End-to-end learning of recurrent neural networks (RNNs) is an attractive solution for dialog systems; however, current techniques are data-intensive and require thousands of dialogs to learn simple behaviors. We introduce Hybrid Code Networks (HCNs), which combine an RNN with domain-specific knowledge encoded as software and system action templates. Compared to existing end-toend approaches, HCNs considerably reduce the amount of training data required, while retaining the key benefit of inferring a latent representation of dialog state. In addition, HCNs can be optimized with supervised learning, reinforcement learning, or a mixture of both. HCNs attain stateof-the-art performance on the bAbI dialog dataset (Bordes and Weston, 2016), and outperform two commercially deployed customer-facing dialog systems.

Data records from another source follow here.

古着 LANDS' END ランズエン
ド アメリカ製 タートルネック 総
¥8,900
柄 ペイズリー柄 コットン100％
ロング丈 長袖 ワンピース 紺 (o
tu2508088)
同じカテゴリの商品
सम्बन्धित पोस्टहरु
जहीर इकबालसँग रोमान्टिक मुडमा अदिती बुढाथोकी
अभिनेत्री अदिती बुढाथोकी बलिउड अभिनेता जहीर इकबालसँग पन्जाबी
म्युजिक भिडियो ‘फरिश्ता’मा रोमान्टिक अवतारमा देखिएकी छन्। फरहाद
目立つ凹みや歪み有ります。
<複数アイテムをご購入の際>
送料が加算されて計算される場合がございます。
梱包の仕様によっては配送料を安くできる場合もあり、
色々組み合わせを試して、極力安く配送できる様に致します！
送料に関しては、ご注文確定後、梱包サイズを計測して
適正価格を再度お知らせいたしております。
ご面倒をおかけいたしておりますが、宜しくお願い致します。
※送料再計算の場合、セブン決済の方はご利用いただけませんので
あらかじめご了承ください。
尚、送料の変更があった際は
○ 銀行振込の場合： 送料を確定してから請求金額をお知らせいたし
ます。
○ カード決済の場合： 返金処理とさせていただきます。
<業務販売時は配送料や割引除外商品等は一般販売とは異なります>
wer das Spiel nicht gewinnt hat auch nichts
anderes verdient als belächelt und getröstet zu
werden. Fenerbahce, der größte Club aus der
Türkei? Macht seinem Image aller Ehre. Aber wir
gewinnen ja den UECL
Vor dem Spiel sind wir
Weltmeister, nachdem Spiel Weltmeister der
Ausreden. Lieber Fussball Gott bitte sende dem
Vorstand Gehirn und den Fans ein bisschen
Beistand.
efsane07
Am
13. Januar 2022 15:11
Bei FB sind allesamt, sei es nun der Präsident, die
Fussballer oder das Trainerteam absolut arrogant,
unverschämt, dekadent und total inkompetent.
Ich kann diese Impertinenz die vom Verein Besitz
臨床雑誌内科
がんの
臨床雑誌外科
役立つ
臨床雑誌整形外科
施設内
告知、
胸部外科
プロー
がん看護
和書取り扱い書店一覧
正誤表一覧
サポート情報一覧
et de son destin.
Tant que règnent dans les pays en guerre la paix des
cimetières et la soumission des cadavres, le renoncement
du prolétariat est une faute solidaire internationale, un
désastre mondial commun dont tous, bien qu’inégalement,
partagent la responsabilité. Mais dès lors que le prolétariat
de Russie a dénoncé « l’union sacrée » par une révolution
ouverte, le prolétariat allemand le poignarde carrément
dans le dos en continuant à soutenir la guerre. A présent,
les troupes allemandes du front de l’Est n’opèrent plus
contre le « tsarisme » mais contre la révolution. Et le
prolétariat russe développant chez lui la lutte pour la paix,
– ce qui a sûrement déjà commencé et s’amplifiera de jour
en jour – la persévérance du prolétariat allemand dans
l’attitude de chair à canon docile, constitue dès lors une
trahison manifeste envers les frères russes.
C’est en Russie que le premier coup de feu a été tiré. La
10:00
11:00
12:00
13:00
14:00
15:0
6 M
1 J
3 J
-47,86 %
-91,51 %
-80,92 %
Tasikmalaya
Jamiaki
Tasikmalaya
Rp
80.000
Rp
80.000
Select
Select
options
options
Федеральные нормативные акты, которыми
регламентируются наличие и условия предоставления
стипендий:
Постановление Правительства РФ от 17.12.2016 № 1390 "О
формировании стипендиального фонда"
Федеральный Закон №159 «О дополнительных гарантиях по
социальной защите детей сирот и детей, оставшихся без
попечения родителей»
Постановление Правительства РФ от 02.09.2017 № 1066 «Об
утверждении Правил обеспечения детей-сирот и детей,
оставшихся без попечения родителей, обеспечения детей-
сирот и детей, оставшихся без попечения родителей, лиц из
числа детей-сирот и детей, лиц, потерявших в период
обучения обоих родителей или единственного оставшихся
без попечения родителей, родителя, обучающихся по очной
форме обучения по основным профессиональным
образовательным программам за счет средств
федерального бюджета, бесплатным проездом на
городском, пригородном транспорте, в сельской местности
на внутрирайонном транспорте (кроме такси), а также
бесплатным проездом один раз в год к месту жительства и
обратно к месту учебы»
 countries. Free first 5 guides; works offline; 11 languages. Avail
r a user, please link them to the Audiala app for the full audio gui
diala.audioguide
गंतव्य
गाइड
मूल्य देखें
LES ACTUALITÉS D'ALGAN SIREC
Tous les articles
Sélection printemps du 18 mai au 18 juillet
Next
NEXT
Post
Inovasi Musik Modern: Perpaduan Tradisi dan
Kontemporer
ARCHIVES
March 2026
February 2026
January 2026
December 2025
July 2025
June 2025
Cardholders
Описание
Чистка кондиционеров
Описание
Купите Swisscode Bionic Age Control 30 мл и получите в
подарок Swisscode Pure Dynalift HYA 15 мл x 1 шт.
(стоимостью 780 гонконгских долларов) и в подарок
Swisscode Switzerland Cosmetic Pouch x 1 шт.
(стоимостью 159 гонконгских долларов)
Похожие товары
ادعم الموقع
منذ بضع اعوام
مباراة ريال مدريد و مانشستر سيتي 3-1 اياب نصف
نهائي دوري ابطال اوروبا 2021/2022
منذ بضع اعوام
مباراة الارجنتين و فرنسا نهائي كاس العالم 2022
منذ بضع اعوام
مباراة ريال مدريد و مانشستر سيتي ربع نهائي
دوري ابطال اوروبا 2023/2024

Introduction. Task-oriented dialog systems help a user to accomplish some goal using natural language, such as making a restaurant reservation, getting technical support, or placing a phonecall. Historically, these dialog systems have been built as a pipeline, with modules for language understanding, state tracking, action selection, and language generation. However, dependencies between modules introduce considerable complexity – for example, it is often unclear how to define the dialog state and what history to maintain, yet action selection relies exclusively on the state for input. Moreover, training each module requires specialized labels. Recently, end-to-end approaches have trained recurrent neural networks (RNNs) directly on text transcripts of dialogs. A key benefit is that the RNN infers a latent representation of state, obviating the need for state labels. However, end-to-end methods lack a general mechanism for injecting domain knowledge and constraints.

Discussion / Conclusion. This paper has introduced Hybrid Code Networks for end-to-end learning of task-oriented dialog systems. HCNs support a separation of concerns where procedural knowledge and constraints can be expressed in software, and the control flow is learned. Compared to existing end-to-end approaches, HCNs afford more developer control and require less training data, at the expense of a small amount of developer effort. Results in this paper have explored three different dialog domains. On a public benchmark in the restaurants domain, HCNs exceeded performance of purely learned models. Results in two troubleshooting domains exceeded performance of a commercially deployed rule-based system. Finally, in a name-dialing domain, results from dialog simulation show that HCNs can also be optimized with a mixture of reinforcement and supervised learning. In future work, we plan to extend HCNs by incorporating lines of existing work, such as integrating the entity extraction step into the neural network (Dhingra et al., 2017), adding richer utterance embeddings (Socher et al., 2013), and supporting text generation (Sordoni et al., 2015).